(Version difference data)
+++++
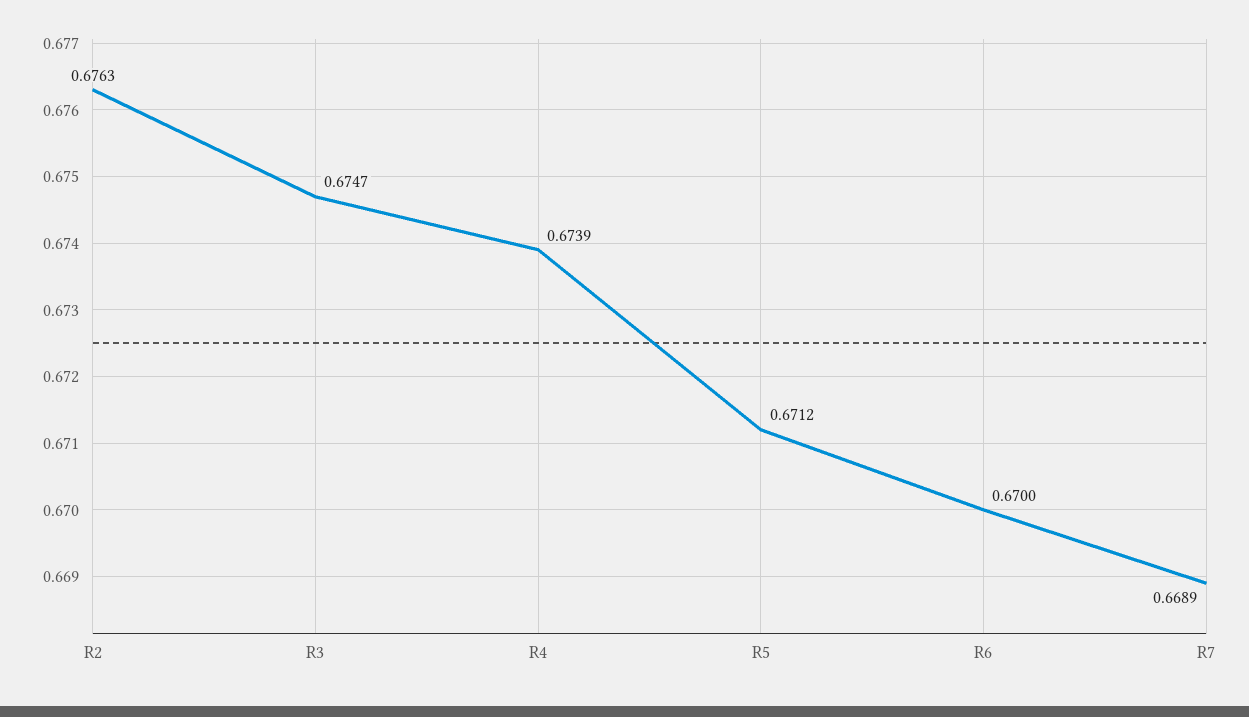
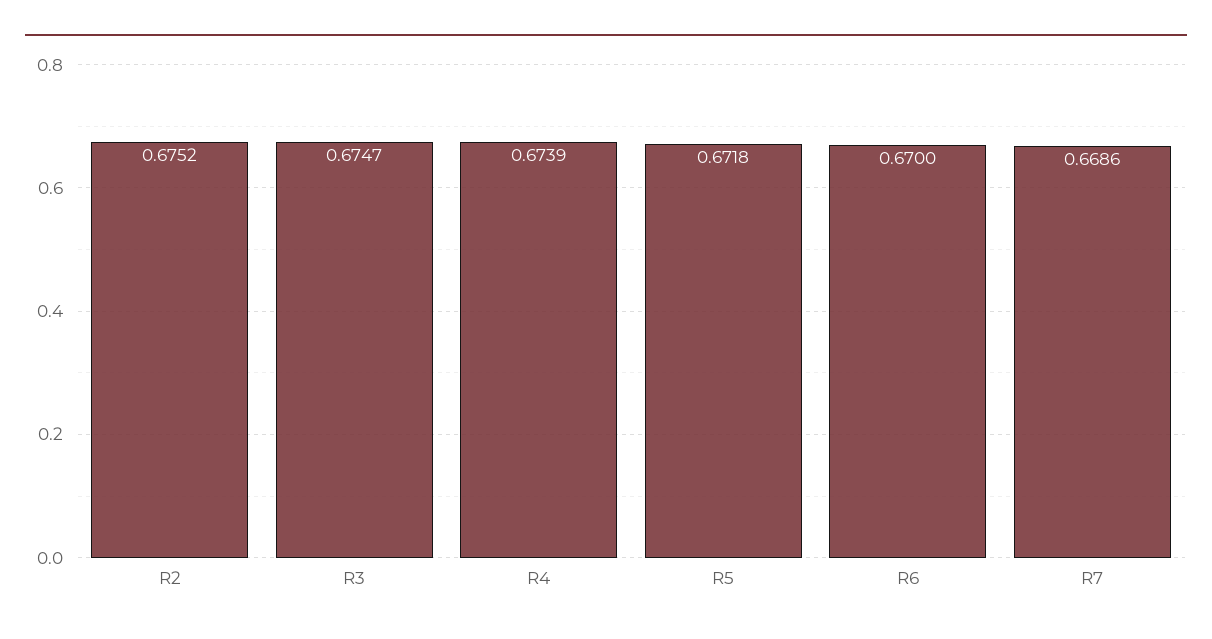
  {
-   "R2": 0.6763,
+   "R2": 0.6752,
    "R3": 0.6747,
    "R4": 0.6739,
-   "R5": 0.6712,
+   "R5": 0.6718,
    "R6": 0.67,
-   "R7": 0.6689
+   "R7": 0.6686
  }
+++++
§ Task brief
The records above should be copied word for word, with the pictures left out.

§ Exercise result
  {
-   "R2": 0.6763,
+   "R2": 0.6752,
    "R3": 0.6747,
    "R4": 0.6739,
-   "R5": 0.6712,
+   "R5": 0.6718,
    "R6": 0.67,
-   "R7": 0.6689
+   "R7": 0.6686
  }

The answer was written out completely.